§ Task requirements: Reproduce the data below word for word, omitting the pictures.
Record excerpts section start
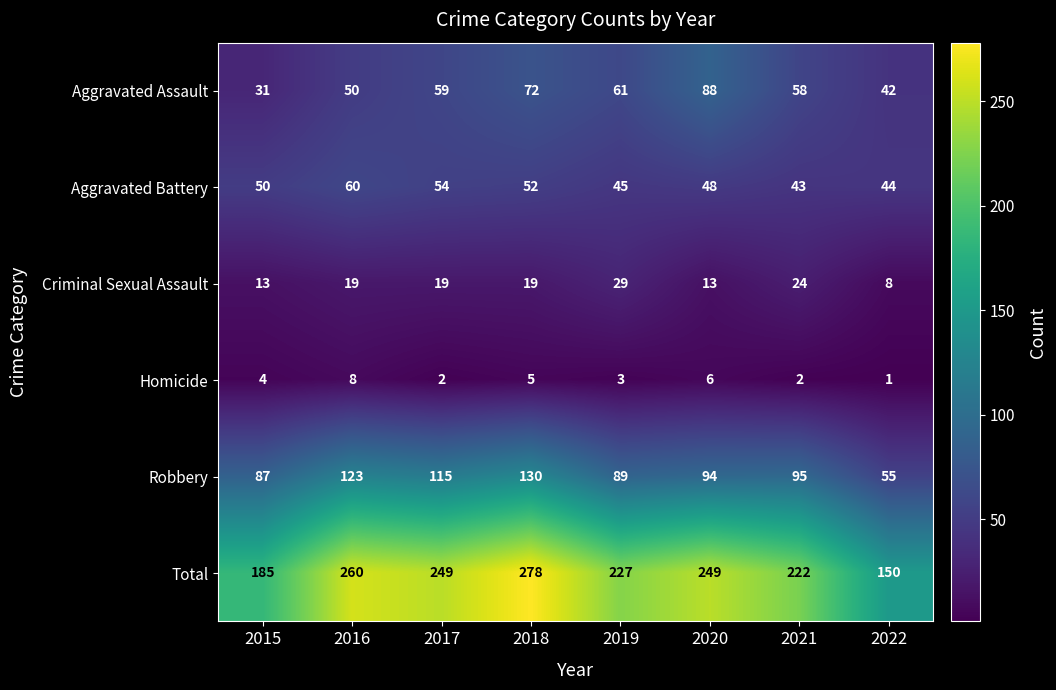

What is the sum of the Homicide values at 2022 and 2019?

4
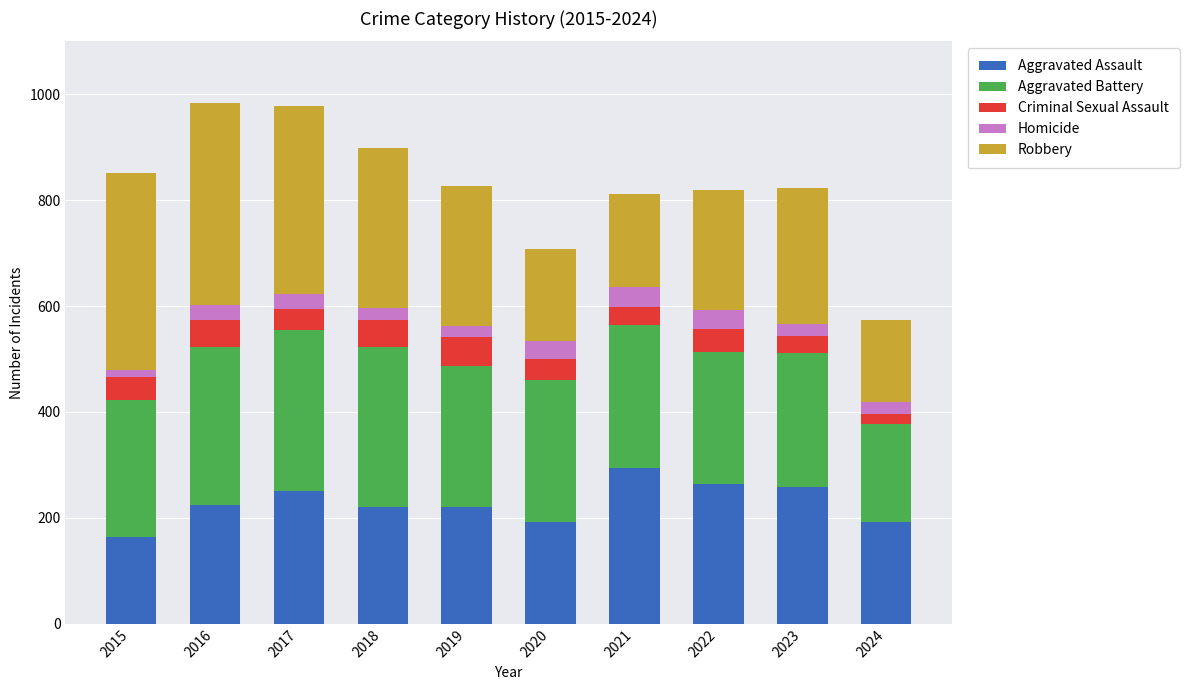

True or false: Aggravated Assault has a value of 47 at 2018.

False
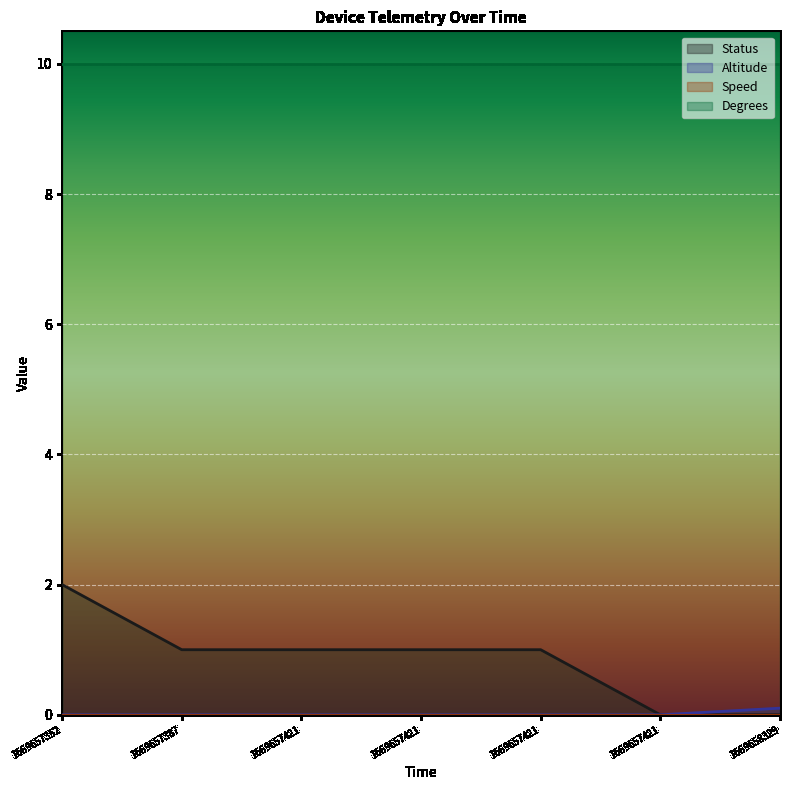

True or false: Status and Altitude intersect in this chart.

False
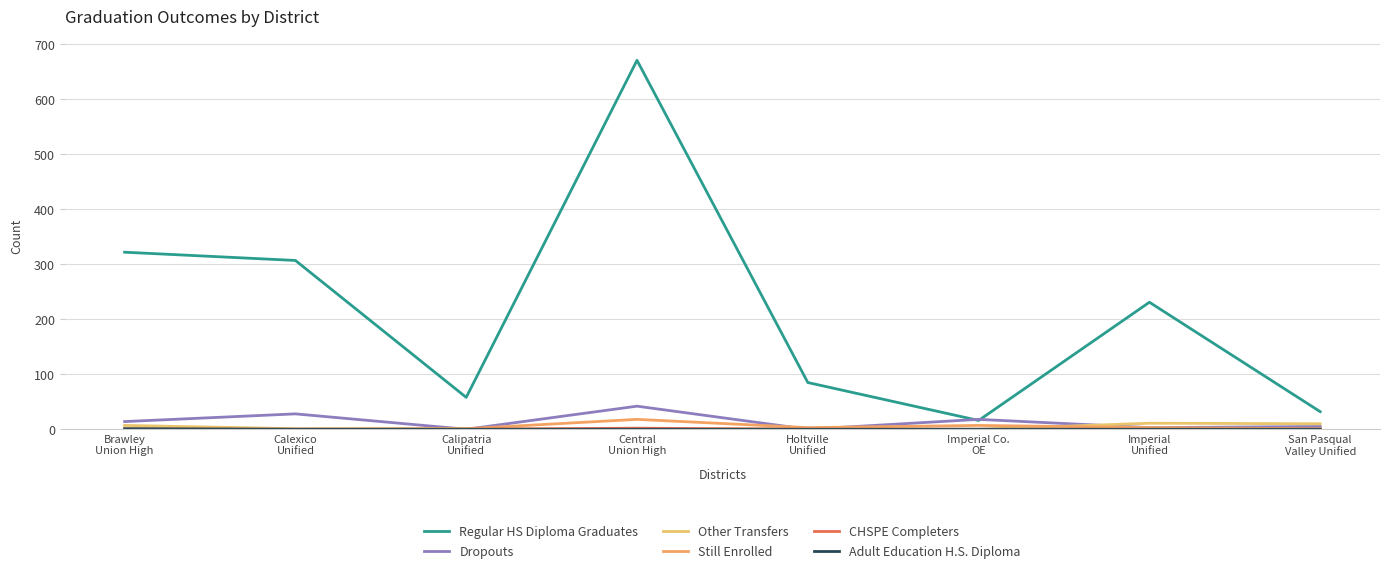

Which series has the largest range (max minus min)?

Regular HS Diploma Graduates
Record excerpts section end
§ Exercise solution:
What is the sum of the Homicide values at 2022 and 2019?

4

True or false: Aggravated Assault has a value of 47 at 2018.

False

True or false: Status and Altitude intersect in this chart.

False

Which series has the largest range (max minus min)?

Regular HS Diploma Graduates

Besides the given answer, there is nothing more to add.